Manga-ka: Yuki Yoshihara
Publisher: Viz Media
Rating: Mature (18+)
Release Date: June 2011
Synopsis: “Choko Kuze is in a relationship with Masayuki Domoto her current boss and former servant. Now that Masayuki’s ex-girlfriend Kaori has returned, Choko worries that the villianess has too many “hit points” and “magic points” for her to defeat. Choko follows Masayuki and Kaori to a hotel room and barges in unannounced, yet finds herself unprepared for the shocking scene in front of her.”
Butterflies, Flowers volumes have consistently been one of my most-anticipated since the series began. Despite some iffy aspects of an initially one-sided relationship, I fell in love with the adult humour. Anime-related puns, sexual gags and an over-the-top male lead who never failed to react in a way that had you reeling. Now we’re seven volumes in and… I’m not really laughing anymore.
To be fair, there seems to be a lot less jokes in this volume than books past. Still, even those scenes that were intended to be funny didn’t always work for me. Masayuki freaking out about not getting to have sex? It’s finally getting old. Events of this volume were probably the biggest point of fail however – bad, bad taste. To the artist’s credit, the majority of the gags themselves are at least condensed in the last two chapters when the main portion of the volume’s story is done.
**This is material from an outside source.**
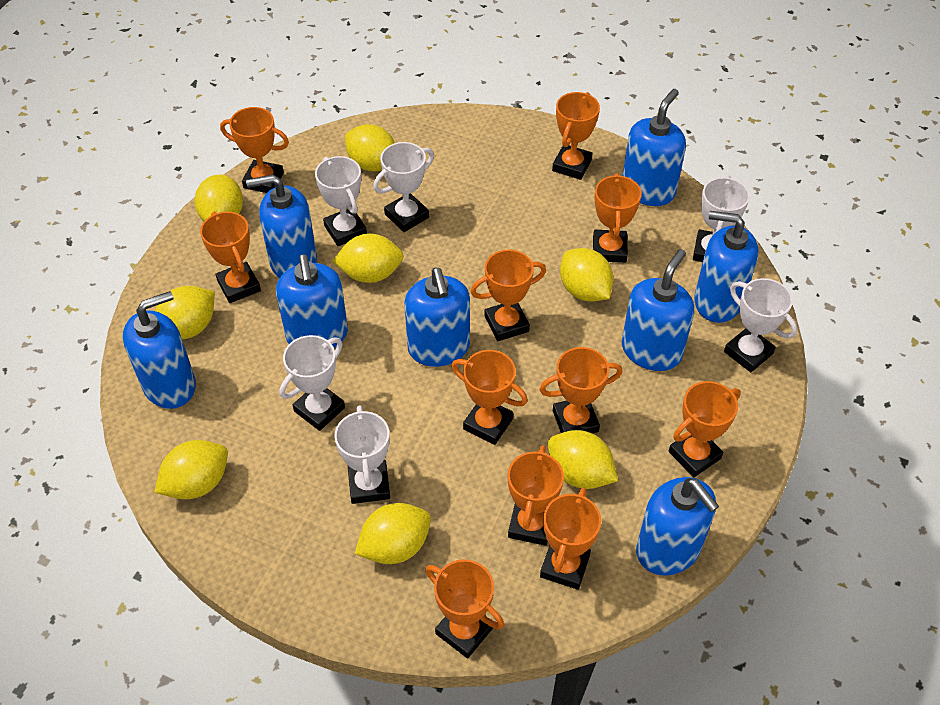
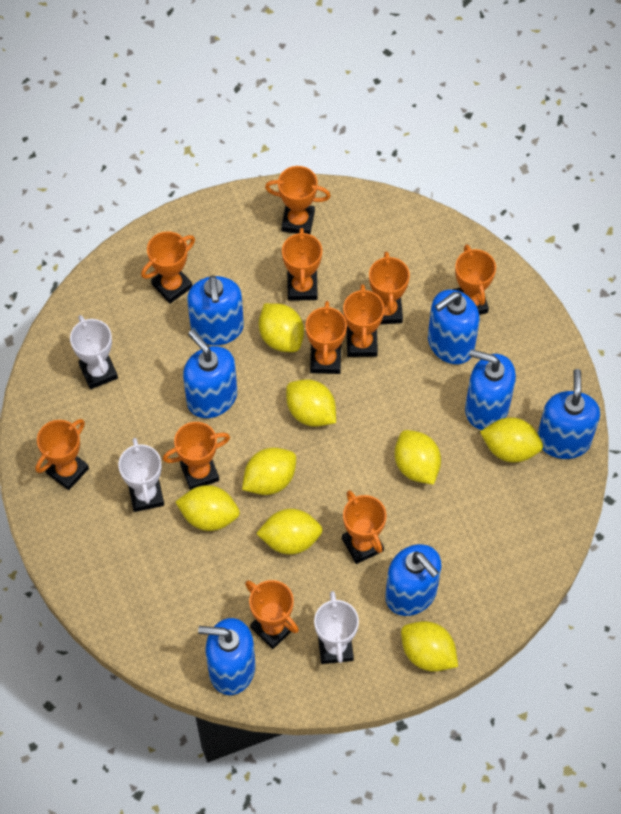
blue soap dispenser: [123,291,196,409] [246,174,317,278] [276,254,348,348] [404,268,470,367] [622,249,694,371] [623,89,686,206] [636,477,719,576] [694,211,758,323] = 8 -> [183,330,237,418] [187,275,244,345] [198,618,255,695] [385,544,442,616] [428,290,480,364] [465,349,516,430] [538,369,600,459] = 7
white trophy: [280,335,345,431] [315,156,367,246] [334,405,390,504] [373,142,434,232] [693,176,750,262] [724,278,797,372] = 6 -> [70,315,118,389] [118,438,164,512] [314,591,359,664] = 3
Now that Chuko and Masayuki are officially a couple – having had sex three times and now living together (it’s all very measured you see) – it’s no surprise that the series needs to go to task of pulling them apart. Continuing from the previous book, Chuko is becoming more and more concerned about the time Masayuki is spending with his ex-girlfriend. At the same time, their new boss Otaki is still dead-set on making Chuko is own. These two issues collide when Otaki sees the already growing distance between Masayuki and Choko as the perfect opportunity to step in.
When Otaki orchestrates Chuko walking in on Masayuki and Kaori together, it’s an expected and thusly fairly appropriate in shoujo standards to have happen. Admirably Choko realizes what the ploy is immediately before even getting to the scene of the ‘crime’. This all well and good, and as we’ve come to hope for from the series, the ending is silly and still somehow heartfelt enough to plod things forward. Unfortunately what happens next is terrible and throws good fun out the window. Still unable to force apart Masayuki and Choko, Otaki does what any should-be-convicted-for-sexual-assault man would probably do – he drugged Choko and took her to a hotel room, leaving her to awaken naked with him overtop her. That’s sure to make her fall for him, right? Blech.
Of course everyone works things out – somehow not outright hating Otaki in the process – and they go on with their lives. I enjoyed the last portion of the book a lot better because it leaves all that groan-worthy drama behind.them and focuses more on the sexual frustration between the lead couple. First it’s Choko trying to find what it is everyone else finds so sexually appealing about Masayuki (and in turn try and figure out why they want to jump him every moment and she doesn’t), then it’s Masayuki getting a chance to live out his fetish of seeing Choko in a yukata. Both err on the side of funny over emotional and continue to show where Butterflies, Flowers is strongest.
Hopefully the next volume of Butterflies, Flowers, which is also the last, returns to being a good 100+ pages of laugh-worthy jokes and sexual play. The series has tried again and again to be dramatic and it always proves a failing task as far as I’m concerned. The assault in this chapter was unnerving and unneccessary – it just left me feeling grossed out, and that in a series that didn’t always have the best track record of consensuality either (though never like this). Butterflies, Flowers is still on my list of favourite ‘for-fun’ reads so I hope it goes out on a more positive note than it’s second last book provided.